- [PROBLEM TO SOLVE]:
Reproduce all of the source text in the material below word for word, leaving out the pictures.

- [DATASET CONTENT]:
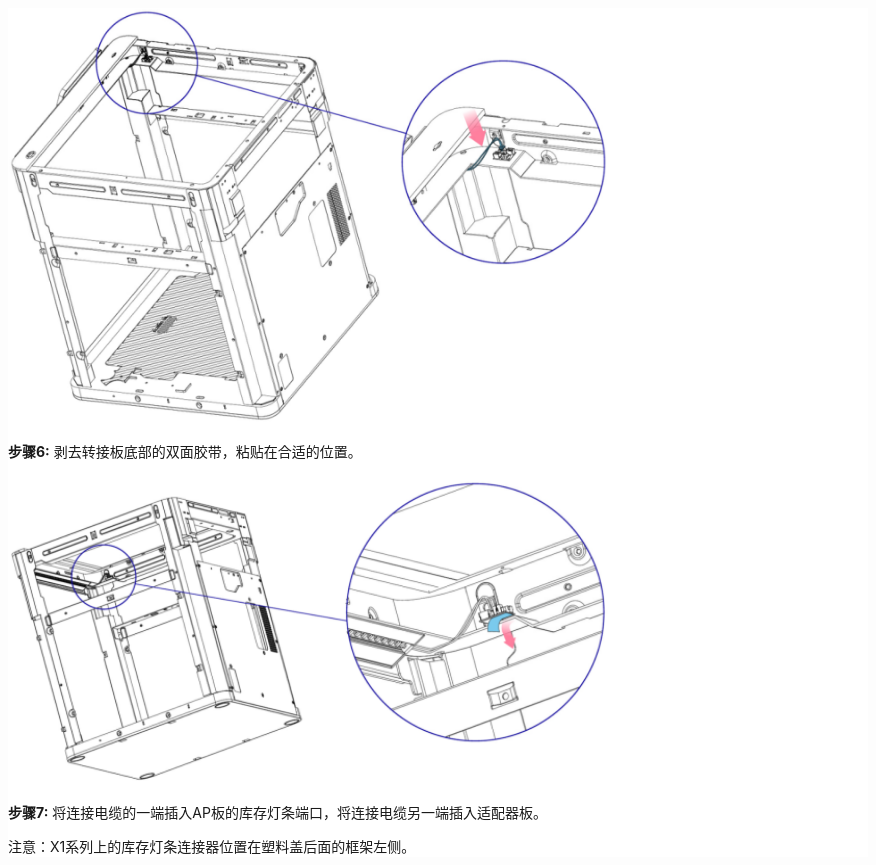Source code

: <img src=img/Panda_Lux/Panda_Lux_Installation4.png width="600"/>

**步骤6:** 剥去转接板底部的双面胶带，粘贴在合适的位置。

<img src=img/Panda_Lux/Panda_Lux_Installation5.png width="600"/>

**步骤7:** 将连接电缆的一端插入AP板的库存灯条端口，将连接电缆另一端插入适配器板。

注意：X1系列上的库存灯条连接器位置在塑料盖后面的框架左侧。
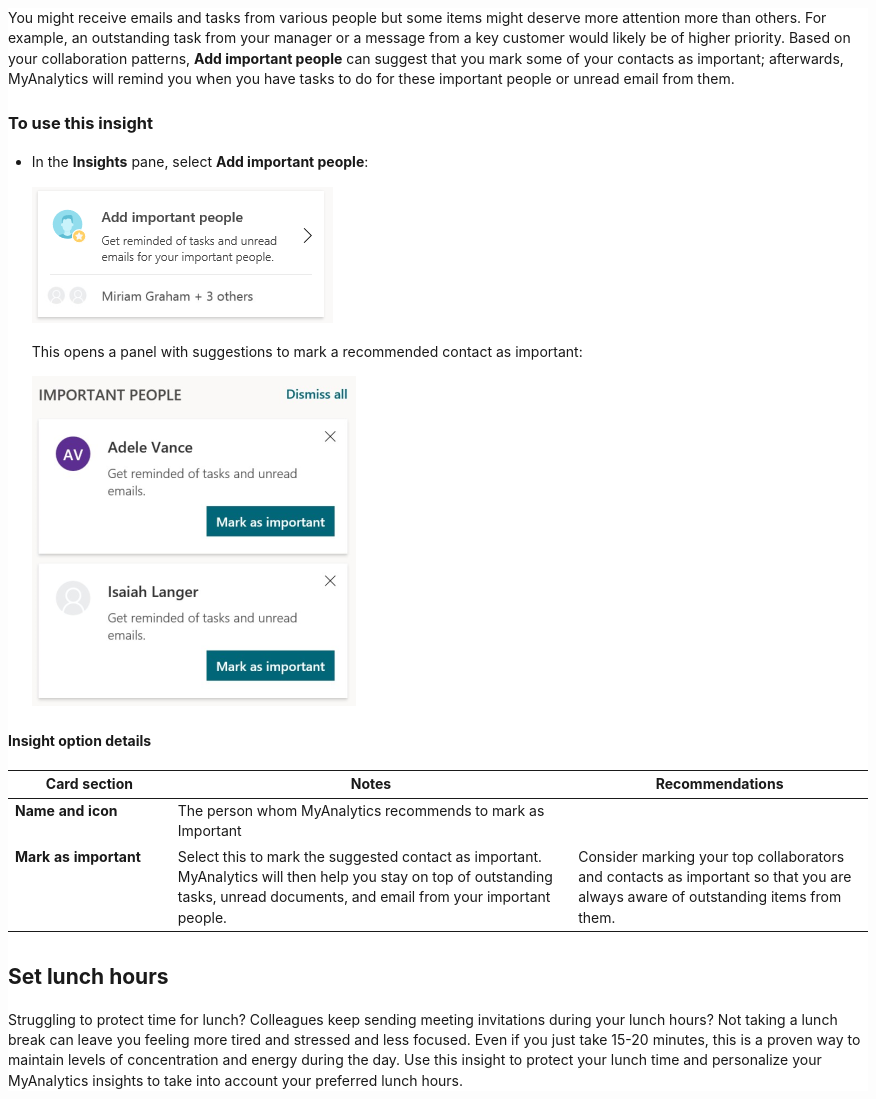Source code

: You might receive emails and tasks from various people but some items might deserve more attention more than others. For example, an outstanding task from your manager or a message from a key customer would likely be of higher priority. Based on your collaboration patterns, **Add important people** can suggest that you mark some of your contacts as important; afterwards, MyAnalytics will remind you when you have tasks to do for these important people or unread email from them.

### To use this insight

 * In the **Insights** pane, select **Add important people**:

    ![Add important people](../../images/mya/use/add-important-people-54.png)  

    This opens a panel with suggestions to mark a recommended contact as important:

    ![Important people](../../images/mya/use/important-people-54.png)  


#### Insight option details

| Card section | Notes | Recommendations |
| ------ | ------ | ------ | 
| **Name and icon** | The person whom MyAnalytics recommends to mark as Important	
| **Mark as important** &emsp;&emsp;&emsp; &emsp;&emsp; &emsp;&emsp;&emsp; &emsp;&emsp;  &emsp;&emsp;&emsp; &emsp;&emsp;&emsp;&emsp;&emsp; &emsp;&emsp;| Select this to mark the suggested contact as important. MyAnalytics will then help you stay on top of outstanding tasks, unread documents, and email from your important people. | Consider marking your top collaborators and contacts as important so that you are always aware of outstanding items from them. | 

## Set lunch hours

Struggling to protect time for lunch? Colleagues keep sending meeting invitations during your lunch hours? Not taking a lunch break can leave you feeling more tired and stressed and less focused. Even if you just take 15-20 minutes, this is a proven way to maintain levels of concentration and energy during the day. Use this insight to protect your lunch time and personalize your MyAnalytics insights to take into account your preferred lunch hours.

- [RESPONSE AREA]:
Source code

: <img src=img/Panda_Lux/Panda_Lux_Installation4.png width="600"/>

**步骤6:** 剥去转接板底部的双面胶带，粘贴在合适的位置。

<img src=img/Panda_Lux/Panda_Lux_Installation5.png width="600"/>

**步骤7:** 将连接电缆的一端插入AP板的库存灯条端口，将连接电缆另一端插入适配器板。

注意：X1系列上的库存灯条连接器位置在塑料盖后面的框架左侧。
Source code

: You might receive emails and tasks from various people but some items might deserve more attention more than others. For example, an outstanding task from your manager or a message from a key customer would likely be of higher priority. Based on your collaboration patterns, **Add important people** can suggest that you mark some of your contacts as important; afterwards, MyAnalytics will remind you when you have tasks to do for these important people or unread email from them.

### To use this insight

 * In the **Insights** pane, select **Add important people**:

    ![Add important people](../../images/mya/use/add-important-people-54.png)  

    This opens a panel with suggestions to mark a recommended contact as important:

    ![Important people](../../images/mya/use/important-people-54.png)  


#### Insight option details

| Card section | Notes | Recommendations |
| ------ | ------ | ------ | 
| **Name and icon** | The person whom MyAnalytics recommends to mark as Important	
| **Mark as important** &emsp;&emsp;&emsp; &emsp;&emsp; &emsp;&emsp;&emsp; &emsp;&emsp;  &emsp;&emsp;&emsp; &emsp;&emsp;&emsp;&emsp;&emsp; &emsp;&emsp;| Select this to mark the suggested contact as important. MyAnalytics will then help you stay on top of outstanding tasks, unread documents, and email from your important people. | Consider marking your top collaborators and contacts as important so that you are always aware of outstanding items from them. | 

## Set lunch hours

Struggling to protect time for lunch? Colleagues keep sending meeting invitations during your lunch hours? Not taking a lunch break can leave you feeling more tired and stressed and less focused. Even if you just take 15-20 minutes, this is a proven way to maintain levels of concentration and energy during the day. Use this insight to protect your lunch time and personalize your MyAnalytics insights to take into account your preferred lunch hours.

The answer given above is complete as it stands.